What is being asked:
Your reply should be an exact copy of the lines from the one that holds "vérifier les informations" to the end of the data below.

*** Input data ***

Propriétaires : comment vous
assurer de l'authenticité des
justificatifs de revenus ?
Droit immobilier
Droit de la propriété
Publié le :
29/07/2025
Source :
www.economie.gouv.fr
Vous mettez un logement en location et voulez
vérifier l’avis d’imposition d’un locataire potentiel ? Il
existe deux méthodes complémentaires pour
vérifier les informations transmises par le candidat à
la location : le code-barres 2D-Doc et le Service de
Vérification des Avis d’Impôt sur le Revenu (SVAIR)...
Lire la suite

*** End of Input data ***

Solution to this problem:
vérifier les informations transmises par le candidat à
la location : le code-barres 2D-Doc et le Service de
Vérification des Avis d’Impôt sur le Revenu (SVAIR)...
Lire la suite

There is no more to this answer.